You see, these other myths had a purpose. They served a function. I think the Genesis myth may have once served a function, or perhaps serves a function that is going to drive humanity toward extinction.

So I really make fun of the people who strictly follow the creation myth despite the way our culture depends on science. Myths are supposed to encapsulate the values of the society. These Genesis-style myths are parasitic in *our* culture.

Ted Pavlic said...

You still don't understand what I'm saying, and you're taking this too personally.

For one thing, these sorts of issues don't deserve this much time, breath, or precious energy. There are better things to be concerned about.

The reason I'm not making fun of the Egyption creation myth is that it probably fit with the Egyption culture well. It carried some underlying meaning that helped them deal with their everyday lives.

Tribal peoples who are not separated by language barriers from other tribal peoples don't view their myths as being superior to the myths of the surrounding tribes. They say, "Our god does this" and "Their god does crazy things"... When they're talking about "god" here they are using it as a proximate for their own culture.
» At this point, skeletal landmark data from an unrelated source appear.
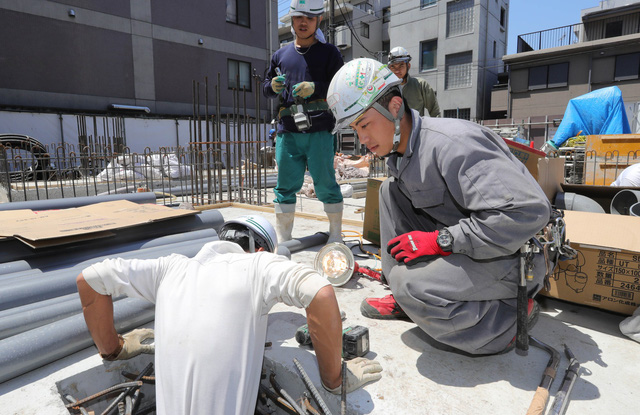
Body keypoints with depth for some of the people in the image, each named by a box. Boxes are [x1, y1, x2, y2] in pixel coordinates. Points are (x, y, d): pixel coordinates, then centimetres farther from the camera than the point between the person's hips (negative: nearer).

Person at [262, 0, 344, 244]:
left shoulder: (329, 53, 10)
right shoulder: (280, 55, 20)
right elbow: (266, 88, 24)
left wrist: (315, 87, -14)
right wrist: (273, 86, 0)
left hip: (320, 131, -3)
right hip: (287, 131, 3)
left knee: (325, 183, -2)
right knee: (286, 185, 3)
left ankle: (336, 235, 12)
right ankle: (282, 239, 11)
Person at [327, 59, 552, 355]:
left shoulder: (451, 144, -27)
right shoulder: (397, 149, 1)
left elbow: (529, 211, -33)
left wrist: (439, 241, -28)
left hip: (510, 256, -8)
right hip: (457, 248, 9)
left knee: (410, 283, -29)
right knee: (391, 189, 0)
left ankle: (511, 315, -3)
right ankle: (406, 301, 4)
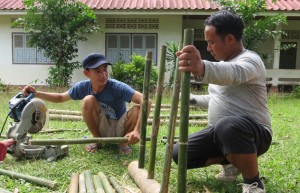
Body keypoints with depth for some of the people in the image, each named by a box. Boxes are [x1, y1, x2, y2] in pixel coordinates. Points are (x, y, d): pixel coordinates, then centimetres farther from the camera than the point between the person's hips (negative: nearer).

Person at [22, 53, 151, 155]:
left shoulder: (117, 87, -26)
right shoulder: (83, 87, -13)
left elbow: (146, 102, -35)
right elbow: (61, 98, 4)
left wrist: (137, 130, -46)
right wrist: (36, 94, -12)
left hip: (120, 129, -2)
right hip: (103, 130, 2)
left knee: (137, 109, -32)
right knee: (88, 100, -25)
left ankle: (123, 142, -6)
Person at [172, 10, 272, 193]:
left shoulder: (249, 60, -15)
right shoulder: (222, 63, 15)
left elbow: (234, 73, -42)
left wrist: (203, 68, -62)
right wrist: (193, 99, 23)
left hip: (252, 132, -9)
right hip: (219, 131, 9)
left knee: (228, 125, -43)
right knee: (179, 153, -2)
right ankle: (231, 161, 18)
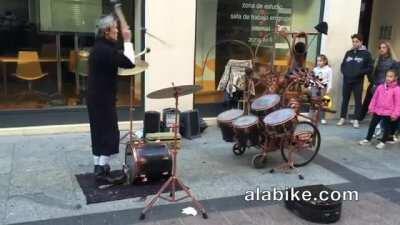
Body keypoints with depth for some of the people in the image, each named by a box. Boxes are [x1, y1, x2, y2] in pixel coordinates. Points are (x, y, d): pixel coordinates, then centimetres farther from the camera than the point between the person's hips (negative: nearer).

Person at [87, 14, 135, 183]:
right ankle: (102, 171, 2)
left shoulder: (98, 47, 13)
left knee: (98, 132, 14)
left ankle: (98, 166, 22)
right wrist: (127, 41, -15)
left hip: (95, 97, 10)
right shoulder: (106, 49, -18)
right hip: (103, 98, -10)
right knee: (110, 133, -2)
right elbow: (129, 63, -21)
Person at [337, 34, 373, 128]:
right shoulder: (348, 53, 11)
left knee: (358, 101, 2)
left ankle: (356, 120, 9)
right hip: (347, 80, 3)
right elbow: (343, 65, 17)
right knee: (345, 100, 8)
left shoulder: (366, 54, 0)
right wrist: (344, 72, -2)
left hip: (358, 81, -3)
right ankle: (342, 118, 16)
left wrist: (360, 72, -15)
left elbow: (370, 68, -3)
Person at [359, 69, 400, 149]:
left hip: (388, 113, -4)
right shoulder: (380, 87, 3)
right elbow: (375, 98, 9)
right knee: (372, 125, 11)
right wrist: (371, 108, 9)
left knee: (387, 127, 6)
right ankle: (368, 139, 23)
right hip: (377, 111, 4)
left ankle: (383, 142, 19)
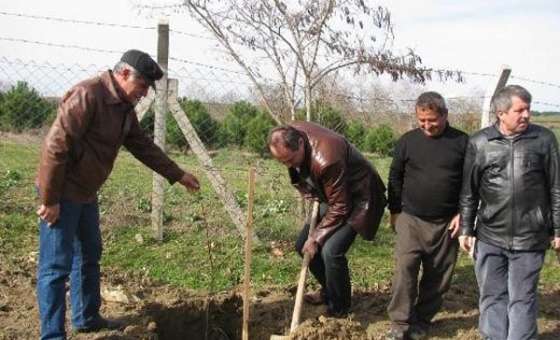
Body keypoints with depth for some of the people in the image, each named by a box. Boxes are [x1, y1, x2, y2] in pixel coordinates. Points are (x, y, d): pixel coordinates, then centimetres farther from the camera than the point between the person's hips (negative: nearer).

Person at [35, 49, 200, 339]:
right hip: (62, 193, -10)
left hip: (86, 193, 10)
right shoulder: (87, 95, -23)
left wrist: (177, 175, 15)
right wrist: (50, 200, -22)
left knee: (89, 257, 19)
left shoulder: (125, 107, 7)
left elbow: (143, 146, 15)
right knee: (56, 266, -4)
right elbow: (55, 147, -25)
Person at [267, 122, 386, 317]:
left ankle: (338, 310, -1)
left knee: (331, 251, -22)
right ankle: (328, 291, 29)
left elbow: (340, 208, -28)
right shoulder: (290, 134, -14)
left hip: (357, 199, -9)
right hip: (329, 196, 9)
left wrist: (316, 238, -21)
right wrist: (311, 195, -1)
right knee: (303, 245, 8)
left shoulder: (326, 160, -38)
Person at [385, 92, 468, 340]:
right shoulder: (407, 141, 0)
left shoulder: (462, 142, -2)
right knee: (405, 269, -10)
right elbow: (395, 178, 9)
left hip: (446, 223, 1)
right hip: (410, 219, 0)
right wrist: (395, 212, 8)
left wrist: (462, 213, -3)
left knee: (438, 275, 8)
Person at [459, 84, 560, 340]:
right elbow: (469, 192, 6)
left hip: (529, 239, -1)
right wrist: (466, 229, 6)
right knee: (492, 297, 11)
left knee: (522, 300, 7)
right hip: (489, 237, 1)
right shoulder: (479, 142, 0)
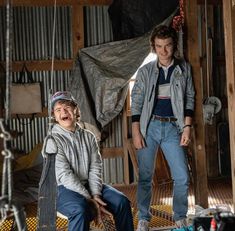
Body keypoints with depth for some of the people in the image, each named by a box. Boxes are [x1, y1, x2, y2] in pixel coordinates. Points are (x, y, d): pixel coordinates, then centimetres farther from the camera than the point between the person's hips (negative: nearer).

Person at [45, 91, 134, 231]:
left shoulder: (88, 136, 11)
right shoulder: (53, 140, -5)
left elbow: (95, 168, 3)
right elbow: (64, 175, -13)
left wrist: (96, 195, -15)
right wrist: (89, 200, -20)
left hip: (89, 184, 5)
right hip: (65, 188, -5)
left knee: (122, 201, -17)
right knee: (80, 209, -36)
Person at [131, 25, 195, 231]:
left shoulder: (184, 68, 4)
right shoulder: (145, 71, 2)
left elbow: (189, 99, 5)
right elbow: (136, 103, 2)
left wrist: (187, 127, -4)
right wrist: (136, 133, -4)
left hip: (172, 128, 0)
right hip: (149, 127, 0)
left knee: (182, 177, -5)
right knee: (145, 177, 3)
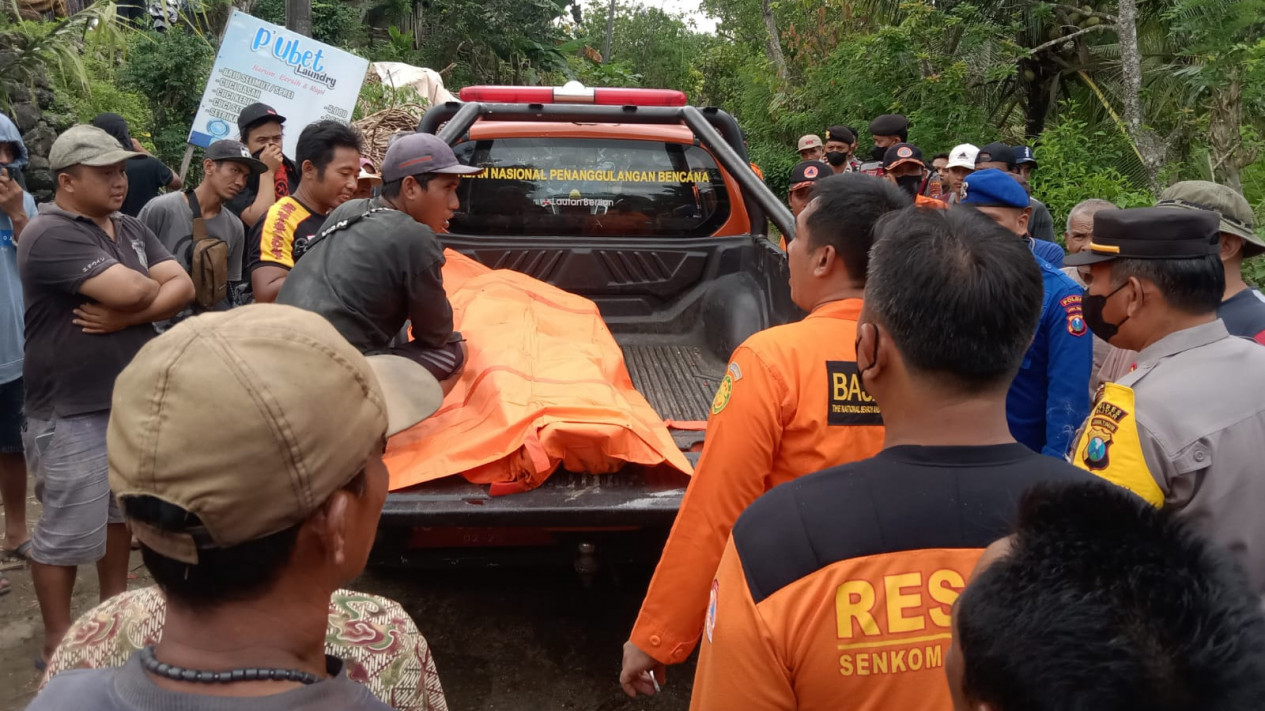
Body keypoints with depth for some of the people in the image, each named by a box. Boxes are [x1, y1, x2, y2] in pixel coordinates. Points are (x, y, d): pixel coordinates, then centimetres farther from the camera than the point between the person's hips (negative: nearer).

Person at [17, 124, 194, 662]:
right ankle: (58, 642, 16)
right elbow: (132, 290, -28)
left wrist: (127, 316, -18)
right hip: (72, 413, -8)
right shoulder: (51, 236, -17)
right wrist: (155, 287, -5)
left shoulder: (133, 230, 9)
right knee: (69, 532, 1)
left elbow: (183, 288, -3)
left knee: (120, 511, 21)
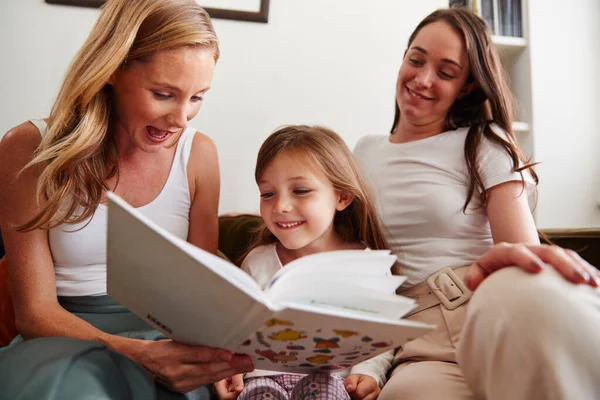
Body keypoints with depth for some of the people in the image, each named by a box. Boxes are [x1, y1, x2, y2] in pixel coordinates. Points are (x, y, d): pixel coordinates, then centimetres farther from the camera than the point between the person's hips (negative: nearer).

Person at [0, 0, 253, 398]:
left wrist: (218, 350, -17)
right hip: (67, 335, -1)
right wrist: (138, 354, -28)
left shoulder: (199, 154, -1)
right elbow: (35, 310, -10)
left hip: (166, 334, 2)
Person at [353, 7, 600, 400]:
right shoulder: (365, 152, 19)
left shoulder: (483, 143, 8)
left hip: (495, 309, 0)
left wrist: (519, 256, -29)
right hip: (419, 345, 1)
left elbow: (523, 243, -4)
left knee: (530, 291, -39)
There isn't one god that transcends all cultures ("the transcendent"); there are lots of gods that each transcend a particular culture ("a transcendent").

Our creation myth does not transcend our culture, and we would be much better off if we had a myth that does. People believe literally in myths that do not incorporate our everyday cultural experiences. These myths are not helping us deal with our new scientific findings; they're just slowing us down.

The Abrahamic myths (and I do point at "Genesis" at being a big part of this) represent a culture of expansion. To quote Ann Coulter, who was proud of this:

"The ethic of conservation is the explicit abnegation of man's dominion over the Earth. The lower species are here for our use. God said so: Go forth, be fruitful, multiply, and rape the planet -- it's yours. That's our job: drilling, mining and stripping. Sweaters are the anti-Biblical view. Big gas-guzzling cars with phones and CD players and wet bars -- that's the Biblical view."

(that was from her "Oil good; Democrats bad." column)

I criticize Genesis not because it's silly. I criticize the followers of Genesis for not understanding that a creation myth is supposed to be more than just a silly story. It's supposed to encapsulate a culture, and the culture that that myth encapsulates is not only incompatible with a sustainable society, but is also far out of touch with what our actual culture views as reality. This ENTIRE POST proves that. The fact that we can criticize EGYPTION myths shows that. The fact that you can't use "because Adam and Eve were naked" in court shows that.

Eeek! I'm going to be late...

Ted Pavlic said...

Who says serfdom is a bad thing? Yes, Egyptian myths may have had a lot to do with power, but they deceived the ones in power just as much as the ones being ruled... And who says that was bad for either of them?

I can make fun of these people because I live in the same culture of them. I don't live with ancient Egyptians.